Man braucht halt charismatische, ein wenig verrückte und zugleich hochkompetente Persönlichkeiten, die Neues durchsetzen, intelligenter organisieren und sich vom Routinebetrieb abgrenzen. Der einzige Beamte, der das geschafft hat, ist der Generalpostmeister Heinrich von Stephan, der Ende des 19. Jahrhunderts unter Reichskanzler Otto von Bismarck aus Berlin ein Silicon Valley der Telekommunikation machte. Er erfand die Postkarte, gründete die Reichsdruckerei, das Postmuseum (heute: Museum für Kommunikation) sowie den Allgemeinen Postverein (1878 Weltpostverein) und forcierte erst in Deutschland, dann in der ganzen Welt den Aufbau der modernen Telegraphie.

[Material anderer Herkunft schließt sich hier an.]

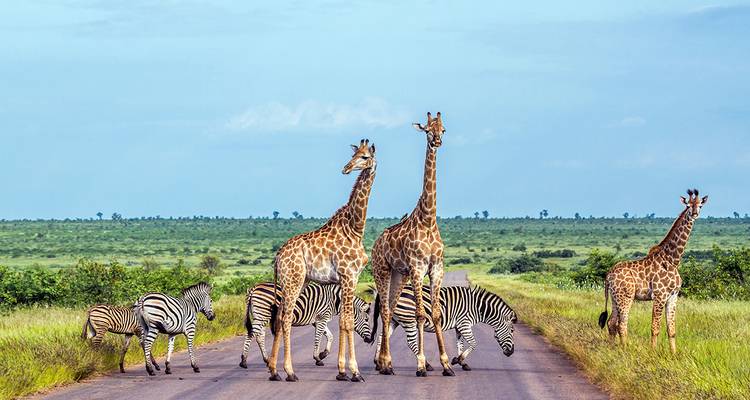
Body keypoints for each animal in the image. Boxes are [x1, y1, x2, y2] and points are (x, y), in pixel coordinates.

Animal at [239, 281, 373, 369]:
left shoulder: (317, 320)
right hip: (263, 314)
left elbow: (330, 336)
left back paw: (266, 359)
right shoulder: (322, 318)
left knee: (259, 335)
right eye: (367, 320)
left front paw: (323, 354)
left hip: (260, 315)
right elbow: (318, 338)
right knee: (251, 334)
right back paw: (244, 361)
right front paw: (318, 358)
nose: (369, 339)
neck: (335, 300)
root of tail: (254, 288)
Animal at [266, 139, 376, 382]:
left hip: (297, 281)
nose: (346, 168)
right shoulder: (349, 276)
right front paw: (354, 372)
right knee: (285, 318)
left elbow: (343, 322)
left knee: (278, 318)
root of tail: (278, 257)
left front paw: (342, 371)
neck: (356, 229)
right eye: (354, 155)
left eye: (364, 157)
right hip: (293, 281)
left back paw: (274, 370)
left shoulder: (348, 279)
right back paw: (290, 372)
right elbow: (347, 322)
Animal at [371, 111, 454, 377]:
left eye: (443, 129)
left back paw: (384, 363)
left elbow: (435, 314)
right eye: (427, 130)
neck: (428, 219)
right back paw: (386, 362)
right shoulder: (418, 268)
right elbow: (419, 314)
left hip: (400, 275)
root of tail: (376, 244)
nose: (437, 141)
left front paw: (446, 364)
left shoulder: (436, 268)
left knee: (389, 308)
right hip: (382, 270)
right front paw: (420, 364)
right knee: (385, 311)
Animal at [373, 285, 517, 371]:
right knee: (411, 343)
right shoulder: (464, 324)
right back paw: (426, 365)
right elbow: (473, 343)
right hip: (408, 319)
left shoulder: (459, 326)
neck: (477, 308)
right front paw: (458, 360)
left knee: (382, 337)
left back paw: (378, 362)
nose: (511, 353)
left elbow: (460, 344)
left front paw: (461, 362)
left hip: (394, 320)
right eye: (512, 331)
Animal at [599, 189, 708, 354]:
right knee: (622, 324)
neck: (673, 260)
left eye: (700, 205)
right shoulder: (659, 296)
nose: (695, 214)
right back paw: (624, 349)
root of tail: (608, 275)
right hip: (626, 296)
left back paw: (612, 348)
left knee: (612, 322)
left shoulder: (673, 296)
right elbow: (655, 328)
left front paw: (673, 354)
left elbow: (671, 329)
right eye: (688, 206)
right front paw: (653, 352)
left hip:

Man braucht halt charismatische, ein wenig verrückte und zugleich hochkompetente Persönlichkeiten, die Neues durchsetzen, intelligenter organisieren und sich vom Routinebetrieb abgrenzen. Der einzige Beamte, der das geschafft hat, ist der Generalpostmeister Heinrich von Stephan im 19. Jahrhundert gewesen.

Stephan erkannte als einer der Ersten die politische und wirtschaftliche Relevanz des Telefons als Medium der Echtzeit-Kommunikation. Das erste Telefonverzeichnis ist in der Öffentlichkeit noch als „Buch der Narren“ Anfang der 1880er Jahre verspottet worden. Sieben Jahre später gab es in Berlin mehr Telefonanschlüsse als in jeder Stadt in den USA. In diesem Sog entfalteten sich Unternehmen wie die Telegraphenbauanstalt R. Stock (später DeTeWe), AEG und viele andere. Der Einzige, der das Zeug dazu hat, in die Fußstapfen des Generalpostmeisters zu treten, ist Rafael Laguna de la Vera, der Gründungsdirektor der Bundesagentur für Sprunginnovationen.

Ob es um langfristige Energiespeicherung, neue Computing-Konzepte, Immuntherapien oder Kernfusion geht: der Agenturchef setzt auf den Geist der offenen Innovationen. Er verbindet das Ganze mit den Prinzipien der Zusammenarbeit von Open-Source-Software-Projekten mit der Bereitschaft, Informationen in viel höherem Maße zugänglich zu machen, als dies heute üblich ist. Das hat Rafael Laguna de la Vera bei der #BonnSchumpeterLecture der Next Economy Open verraten.

Also keine Patent-Abwehrschlachten zur Verhinderung von Innovationen, sondern ein Aufbrechen von Datensilos, die nur das Erwirtschaften von Monopolrenditen ermöglichen auf Kosten des Fortschritts. So zeigt man Vulgärkapitalisten wie Peter Thiel und Konsorten, dass Daten den Charakter eines öffentlichen Gutes haben und zugleich gut für den Ideenwettbewerb sind.